- BRIEF: What you give back must match the data character for character.

- DATA EXTRACT:
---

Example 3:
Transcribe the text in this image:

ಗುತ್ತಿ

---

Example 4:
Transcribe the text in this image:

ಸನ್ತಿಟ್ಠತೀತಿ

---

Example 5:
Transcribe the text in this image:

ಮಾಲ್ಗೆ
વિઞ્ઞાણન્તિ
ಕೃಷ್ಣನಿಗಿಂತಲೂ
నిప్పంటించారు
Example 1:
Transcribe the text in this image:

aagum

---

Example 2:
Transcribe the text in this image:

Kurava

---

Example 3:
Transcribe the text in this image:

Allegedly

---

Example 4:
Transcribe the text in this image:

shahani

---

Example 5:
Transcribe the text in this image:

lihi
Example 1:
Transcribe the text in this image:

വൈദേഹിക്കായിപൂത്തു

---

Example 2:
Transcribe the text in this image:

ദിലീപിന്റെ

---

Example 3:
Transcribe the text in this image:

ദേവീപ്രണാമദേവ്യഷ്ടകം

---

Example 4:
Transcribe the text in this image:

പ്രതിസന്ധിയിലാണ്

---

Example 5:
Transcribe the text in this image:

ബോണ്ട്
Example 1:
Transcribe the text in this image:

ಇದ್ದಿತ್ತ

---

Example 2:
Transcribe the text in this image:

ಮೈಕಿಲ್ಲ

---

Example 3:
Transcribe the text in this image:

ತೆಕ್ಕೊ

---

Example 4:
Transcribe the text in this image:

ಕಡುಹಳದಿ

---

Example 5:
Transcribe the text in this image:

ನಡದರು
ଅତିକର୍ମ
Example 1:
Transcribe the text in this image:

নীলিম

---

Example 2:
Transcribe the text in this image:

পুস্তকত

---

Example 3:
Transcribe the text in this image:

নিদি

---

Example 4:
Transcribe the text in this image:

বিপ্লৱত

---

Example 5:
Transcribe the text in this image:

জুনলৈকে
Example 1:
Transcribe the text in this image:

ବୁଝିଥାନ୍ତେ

- EXERCISE OUTPUT:
---

Example 3:
Transcribe the text in this image:

ಗುತ್ತಿ

---

Example 4:
Transcribe the text in this image:

ಸನ್ತಿಟ್ಠತೀತಿ

---

Example 5:
Transcribe the text in this image:

ಮಾಲ್ಗೆ
વિઞ્ઞાણન્તિ
ಕೃಷ್ಣನಿಗಿಂತಲೂ
నిప్పంటించారు
Example 1:
Transcribe the text in this image:

aagum

---

Example 2:
Transcribe the text in this image:

Kurava

---

Example 3:
Transcribe the text in this image:

Allegedly

---

Example 4:
Transcribe the text in this image:

shahani

---

Example 5:
Transcribe the text in this image:

lihi
Example 1:
Transcribe the text in this image:

വൈദേഹിക്കായിപൂത്തു

---

Example 2:
Transcribe the text in this image:

ദിലീപിന്റെ

---

Example 3:
Transcribe the text in this image:

ദേവീപ്രണാമദേവ്യഷ്ടകം

---

Example 4:
Transcribe the text in this image:

പ്രതിസന്ധിയിലാണ്

---

Example 5:
Transcribe the text in this image:

ബോണ്ട്
Example 1:
Transcribe the text in this image:

ಇದ್ದಿತ್ತ

---

Example 2:
Transcribe the text in this image:

ಮೈಕಿಲ್ಲ

---

Example 3:
Transcribe the text in this image:

ತೆಕ್ಕೊ

---

Example 4:
Transcribe the text in this image:

ಕಡುಹಳದಿ

---

Example 5:
Transcribe the text in this image:

ನಡದರು
ଅତିକର୍ମ
Example 1:
Transcribe the text in this image:

নীলিম

---

Example 2:
Transcribe the text in this image:

পুস্তকত

---

Example 3:
Transcribe the text in this image:

নিদি

---

Example 4:
Transcribe the text in this image:

বিপ্লৱত

---

Example 5:
Transcribe the text in this image:

জুনলৈকে
Example 1:
Transcribe the text in this image:

ବୁଝିଥାନ୍ତେ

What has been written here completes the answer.